Tokenizing the texts and applying word embedding

# tokenizer.fit_on_texts looks at all the words in the corpus, assign index to unique words
# then tokenizer.texts_to_sequences converts the words in the corpus to the index which has been identified
tokenizer = Tokenizer(num_words=MAX_NUM_WORDS)
tokenizer.fit_on_texts(clinical_texts)
sequences = tokenizer.texts_to_sequences(clinical_texts)

word_index = tokenizer.word_index
print('Found %s unique tokens.' % len(word_index))
# 4940 unique tokens

data = pad_sequences(sequences, maxlen=MAX_SEQUENCE_LENGTH)
# shrink each of the 4000 text to 1000 numbers. Each number is the word index learned in the tokenization step

labels = to_categorical(np.asarray(labels))     #one-hot vectors for label categories
print('Shape of data tensor:', data.shape)      #1136,1000
print('Shape of label tensor:', labels.shape)   #1136,5


print('Preparing embedding matrix.')
# prepare embedding matrix
num_words = min(MAX_NUM_WORDS, len(word_index) + 1)
embedding_matrix = np.zeros((num_words, EMBEDDING_DIM))     #5061,300
for word, i in word_index.items():
    # word is the key, i is the value
    if i >= MAX_NUM_WORDS:
        continue
    embedding_vector = embeddings_index.get(word)
    # find the word in the pre-trained word vector dictionary
    # if the word is not found in the pre-trained word vectors, leave the embedding matrix as 0s
    if embedding_vector is not None:
        # words not found in embedding index will be all-zeros.
        embedding_matrix[i] = embedding_vector

# load pre-trained word embeddings into an Embedding layer
embedding_layer = Embedding(num_words,
                            EMBEDDING_DIM,
                            weights=[embedding_matrix],
                            input_length=MAX_SEQUENCE_LENGTH,
                            trainable=True)

Build and run the model.

# split the data into a training set and a validation set
x_train_cnn, x_val_cnn, y_train_cnn, y_val_cnn = train_test_split(data, labels
                                                    , test_size=0.2, random_state=203)

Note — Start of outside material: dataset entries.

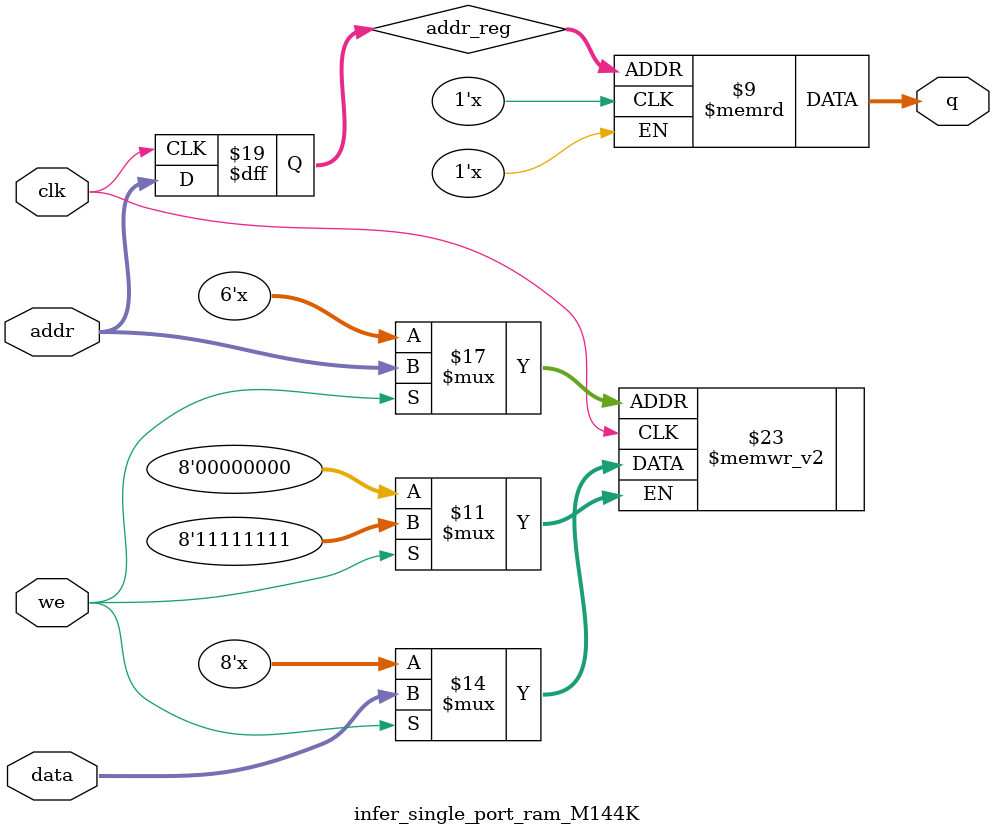
<source format=v>

module infer_single_port_ram_M144K 
#(parameter DATA_WIDTH=8, parameter ADDR_WIDTH=6)
(
	input [(DATA_WIDTH-1):0] data,
	input [(ADDR_WIDTH-1):0] addr,
	input we, clk,
	output [(DATA_WIDTH-1):0] q
);

	// Declare the RAM variable
	(* ramstyle = "M144K" *)reg [DATA_WIDTH-1:0] ram[2**ADDR_WIDTH-1:0];

	// Variable to hold the registered read address
	reg [ADDR_WIDTH-1:0] addr_reg;

	always @ (posedge clk)
	begin
		// Write
		if (we)
			ram[addr] <= data;

		addr_reg <= addr;
	end

	// Continuous assignment implies read returns NEW data.
	// This is the natural behavior of the TriMatrix memory
	// blocks in Single Port mode.  
	assign q = ram[addr_reg];

endmodule

</source>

print('Shape of training data:', x_train_cnn.shape)      #908,1000/5061
print('Shape of validation data:', x_val_cnn.shape)   #228,1000/5061


print('Training model.')
# train a 1D convnet with global maxpooling
sequence_input = Input(shape=(MAX_SEQUENCE_LENGTH,), dtype='int32')
# this is x_train_cnn
embedded_sequences = embedding_layer(sequence_input)            #use embedding layer above for sequence_input
embedded_sequences = Dropout(0.2)(embedded_sequences)
x = Conv1D(128, 5, activation='relu')(embedded_sequences)
x = MaxPooling1D(5)(x)
x = Dropout(0.3)(x)
x = Conv1D(128, 5, activation='relu')(x)
x = MaxPooling1D(5)(x)
x = Dropout(0.3)(x)
x = Conv1D(128, 5, activation='relu')(x)
x = GlobalMaxPooling1D()(x)
x = Dense(128, activation='relu')(x)
preds = Dense(len(idx_to_char), activation='softmax')(x)

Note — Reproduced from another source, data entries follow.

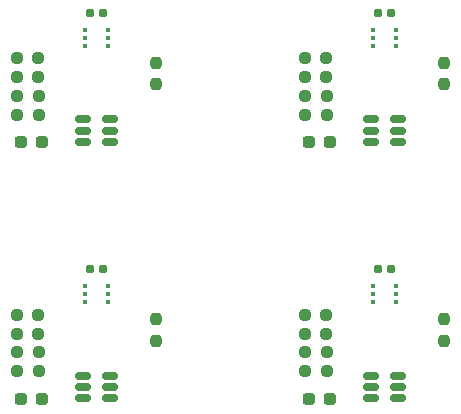
<source format=gbr>
%TF.GenerationSoftware,KiCad,Pcbnew,7.0.2-6a45011f42~172~ubuntu22.04.1*%
%TF.CreationDate,2023-07-04T10:01:32-03:00*%
%TF.ProjectId,TMP117_custom_board_panelize,544d5031-3137-45f6-9375-73746f6d5f62,rev?*%
%TF.SameCoordinates,Original*%
%TF.FileFunction,Paste,Top*%
%TF.FilePolarity,Positive*%
%FSLAX46Y46*%
G04 Gerber Fmt 4.6, Leading zero omitted, Abs format (unit mm)*
G04 Created by KiCad (PCBNEW 7.0.2-6a45011f42~172~ubuntu22.04.1) date 2023-07-04 10:01:32*
%MOMM*%
%LPD*%
G01*
G04 APERTURE LIST*
G04 Aperture macros list*
%AMRoundRect*
0 Rectangle with rounded corners*
0 $1 Rounding radius*
0 $2 $3 $4 $5 $6 $7 $8 $9 X,Y pos of 4 corners*
0 Add a 4 corners polygon primitive as box body*
4,1,4,$2,$3,$4,$5,$6,$7,$8,$9,$2,$3,0*
0 Add four circle primitives for the rounded corners*
1,1,$1+$1,$2,$3*
1,1,$1+$1,$4,$5*
1,1,$1+$1,$6,$7*
1,1,$1+$1,$8,$9*
0 Add four rect primitives between the rounded corners*
20,1,$1+$1,$2,$3,$4,$5,0*
20,1,$1+$1,$4,$5,$6,$7,0*
20,1,$1+$1,$6,$7,$8,$9,0*
20,1,$1+$1,$8,$9,$2,$3,0*%
G04 Aperture macros list end*
%ADD10R,0.449999X0.299999*%
%ADD11RoundRect,0.155000X0.212500X0.155000X-0.212500X0.155000X-0.212500X-0.155000X0.212500X-0.155000X0*%
%ADD12RoundRect,0.237500X-0.287500X-0.237500X0.287500X-0.237500X0.287500X0.237500X-0.287500X0.237500X0*%
%ADD13RoundRect,0.150000X-0.512500X-0.150000X0.512500X-0.150000X0.512500X0.150000X-0.512500X0.150000X0*%
%ADD14RoundRect,0.237500X-0.250000X-0.237500X0.250000X-0.237500X0.250000X0.237500X-0.250000X0.237500X0*%
%ADD15RoundRect,0.237500X-0.237500X0.250000X-0.237500X-0.250000X0.237500X-0.250000X0.237500X0.250000X0*%
G04 APERTURE END LIST*
D10*
%TO.C,SENS1*%
X135333001Y-31683999D03*
X135333001Y-32334000D03*
X135333001Y-32983999D03*
X137282999Y-32983999D03*
X137282999Y-32334000D03*
X137282999Y-31683999D03*
%TD*%
D11*
%TO.C,C1*%
X161250800Y-30238200D03*
X160115800Y-30238200D03*
%TD*%
D12*
%TO.C,D1*%
X154298000Y-41168000D03*
X156048000Y-41168000D03*
%TD*%
D13*
%TO.C,PROT1*%
X159554500Y-39245000D03*
X159554500Y-40195000D03*
X159554500Y-41145000D03*
X161829500Y-41145000D03*
X161829500Y-40195000D03*
X161829500Y-39245000D03*
%TD*%
D14*
%TO.C,R3*%
X153912000Y-57372000D03*
X155737000Y-57372000D03*
%TD*%
D11*
%TO.C,C1*%
X161250800Y-51942200D03*
X160115800Y-51942200D03*
%TD*%
D10*
%TO.C,SENS1*%
X159717001Y-53387999D03*
X159717001Y-54038000D03*
X159717001Y-54687999D03*
X161666999Y-54687999D03*
X161666999Y-54038000D03*
X161666999Y-53387999D03*
%TD*%
D14*
%TO.C,R4*%
X129528000Y-55772000D03*
X131353000Y-55772000D03*
%TD*%
D11*
%TO.C,C1*%
X136866800Y-51942200D03*
X135731800Y-51942200D03*
%TD*%
D14*
%TO.C,R2*%
X153935500Y-58972000D03*
X155760500Y-58972000D03*
%TD*%
D15*
%TO.C,R1*%
X165721200Y-34454600D03*
X165721200Y-36279600D03*
%TD*%
D10*
%TO.C,SENS1*%
X135333001Y-53387999D03*
X135333001Y-54038000D03*
X135333001Y-54687999D03*
X137282999Y-54687999D03*
X137282999Y-54038000D03*
X137282999Y-53387999D03*
%TD*%
D14*
%TO.C,R3*%
X153912000Y-35668000D03*
X155737000Y-35668000D03*
%TD*%
D15*
%TO.C,R1*%
X165721200Y-56158600D03*
X165721200Y-57983600D03*
%TD*%
D14*
%TO.C,R5*%
X129551500Y-60572000D03*
X131376500Y-60572000D03*
%TD*%
D15*
%TO.C,R1*%
X141337200Y-34454600D03*
X141337200Y-36279600D03*
%TD*%
D10*
%TO.C,SENS1*%
X159717001Y-31683999D03*
X159717001Y-32334000D03*
X159717001Y-32983999D03*
X161666999Y-32983999D03*
X161666999Y-32334000D03*
X161666999Y-31683999D03*
%TD*%
D14*
%TO.C,R4*%
X153912000Y-55772000D03*
X155737000Y-55772000D03*
%TD*%
D15*
%TO.C,R1*%
X141337200Y-56158600D03*
X141337200Y-57983600D03*
%TD*%
D14*
%TO.C,R5*%
X129551500Y-38868000D03*
X131376500Y-38868000D03*
%TD*%
D12*
%TO.C,D1*%
X154298000Y-62872000D03*
X156048000Y-62872000D03*
%TD*%
D14*
%TO.C,R2*%
X129551500Y-37268000D03*
X131376500Y-37268000D03*
%TD*%
%TO.C,R4*%
X153912000Y-34068000D03*
X155737000Y-34068000D03*
%TD*%
%TO.C,R5*%
X153935500Y-60572000D03*
X155760500Y-60572000D03*
%TD*%
%TO.C,R3*%
X129528000Y-35668000D03*
X131353000Y-35668000D03*
%TD*%
D12*
%TO.C,D1*%
X129914000Y-41168000D03*
X131664000Y-41168000D03*
%TD*%
D14*
%TO.C,R4*%
X129528000Y-34068000D03*
X131353000Y-34068000D03*
%TD*%
%TO.C,R2*%
X129551500Y-58972000D03*
X131376500Y-58972000D03*
%TD*%
%TO.C,R3*%
X129528000Y-57372000D03*
X131353000Y-57372000D03*
%TD*%
D13*
%TO.C,PROT1*%
X135170500Y-39245000D03*
X135170500Y-40195000D03*
X135170500Y-41145000D03*
X137445500Y-41145000D03*
X137445500Y-40195000D03*
X137445500Y-39245000D03*
%TD*%
D12*
%TO.C,D1*%
X129914000Y-62872000D03*
X131664000Y-62872000D03*
%TD*%
D11*
%TO.C,C1*%
X136866800Y-30238200D03*
X135731800Y-30238200D03*
%TD*%
D13*
%TO.C,PROT1*%
X159554500Y-60949000D03*
X159554500Y-61899000D03*
X159554500Y-62849000D03*
X161829500Y-62849000D03*
X161829500Y-61899000D03*
X161829500Y-60949000D03*
%TD*%
D14*
%TO.C,R5*%
X153935500Y-38868000D03*
X155760500Y-38868000D03*
%TD*%
%TO.C,R2*%
X153935500Y-37268000D03*
X155760500Y-37268000D03*
%TD*%
D13*
%TO.C,PROT1*%
X135170500Y-60949000D03*
X135170500Y-61899000D03*
X135170500Y-62849000D03*
X137445500Y-62849000D03*
X137445500Y-61899000D03*
X137445500Y-60949000D03*
%TD*%
M02*

</source>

model = Model(sequence_input, preds)
model.compile(loss='categorical_crossentropy',
              optimizer='adam',
              metrics=['acc'])

history = model.fit(x_train_cnn, y_train_cnn,
          batch_size=64,
          epochs=10,
          validation_data=(x_val_cnn, y_val_cnn))

model.summary()

# graph
acc = history.history['acc']
val_acc = history.history['val_acc']
loss = history.history['loss']
val_loss = history.history['val_loss']

epochs = range(1, len(acc) + 1)

plt.plot(epochs, acc, 'b', label='Training acc')
plt.plot(epochs, val_acc, 'r', label='Validation acc')
plt.ylabel('Accuracy score')
plt.xlabel('Number of times model is trained')
plt.title('Training and validation accuracy - With larger word embedding size')
plt.legend()

plt.figure()

plt.plot(epochs, loss, 'b', label='Training loss')
plt.plot(epochs, val_loss, 'r', label='Validation loss')
plt.ylabel('Accuracy score')
plt.xlabel('Number of times model is trained')
plt.title('Training and validation loss - With larger word embedding size')
plt.legend()

Accuracy for validation set increased and loss decreased nicely.

However, the performance that I get is not superior to SVM. CNN also takes a long time to train so it’s more time-consuming to tune the parameters. But as mentioned previously, we can use both methods to find the ambiguous cases that will need the attention of a cancer registrar.